Walkers or joggers generate a distictive wavy pattern (FM signal) in the spectrogram from the ~2 Hz motion of their arms and legs, and of course they move much slower than cars. As cars pass nearby the sensor, reflections from different parts of the rotating wheels generate some velocity spread. The top of the wheel is moving 2X the car speed, while the bottom of the wheel is momentarily near 0 speed. All such effects depend on reflectivity of the various parts so it is less visible on wheel hubs with a smoother profile. If a vehicle is very close to the sensor while another one passes, you may get a signal from more than one angle at once, as part of the radar energy ping-pongs off one surface and then another.
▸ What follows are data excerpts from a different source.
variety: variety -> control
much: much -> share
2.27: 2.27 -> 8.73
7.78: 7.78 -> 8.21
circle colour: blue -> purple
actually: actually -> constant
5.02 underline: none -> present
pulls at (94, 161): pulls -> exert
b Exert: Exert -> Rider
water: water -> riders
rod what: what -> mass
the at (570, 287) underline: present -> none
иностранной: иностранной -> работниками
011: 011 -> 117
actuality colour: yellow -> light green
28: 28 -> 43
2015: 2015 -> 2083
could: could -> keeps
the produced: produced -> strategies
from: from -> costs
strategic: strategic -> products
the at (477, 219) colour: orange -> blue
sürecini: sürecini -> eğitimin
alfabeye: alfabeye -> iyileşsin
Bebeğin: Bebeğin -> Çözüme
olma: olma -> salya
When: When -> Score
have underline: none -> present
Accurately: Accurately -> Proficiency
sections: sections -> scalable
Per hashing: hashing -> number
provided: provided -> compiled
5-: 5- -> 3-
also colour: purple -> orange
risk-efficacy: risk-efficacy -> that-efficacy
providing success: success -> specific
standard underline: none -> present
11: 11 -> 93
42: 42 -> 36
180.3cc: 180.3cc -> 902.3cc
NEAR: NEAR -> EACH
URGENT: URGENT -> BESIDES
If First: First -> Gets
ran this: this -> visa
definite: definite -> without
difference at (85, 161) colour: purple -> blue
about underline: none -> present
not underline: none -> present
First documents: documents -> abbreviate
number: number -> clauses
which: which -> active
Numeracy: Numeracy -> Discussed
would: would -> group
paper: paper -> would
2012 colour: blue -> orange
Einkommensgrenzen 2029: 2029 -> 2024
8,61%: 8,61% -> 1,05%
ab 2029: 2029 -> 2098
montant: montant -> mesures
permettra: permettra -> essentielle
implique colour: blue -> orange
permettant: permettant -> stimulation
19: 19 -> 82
Given that the green signal is from the left-pointing sensor, you can see below a person walking left to right at a steady pace (here, 4 mph). Later by a truck passes by going the same way. The truck speeds up slightly to 19 mph, then slows down quickly as it departs to the right. There is a spike in the pedestrian signal just as he passes by. He was holding a cellphone in his hand and this may have been a momentary glint reflecting off the flat metal case.

Walk-Truck

If you have a sensor with both I/Q outputs (quadrature) you can directly detect the difference between motion toward and away from the sensor. This plot shows a spectrogram including negative frequencies, of the complex I/Q signal from a YH-24G01 24GHz module. This is me walking about 11 meters away and then back. I was careful to walk centered on-axis along the relatively tight antenna pattern of this module. The code which made this plot is "plotIQ.py" in this github directory.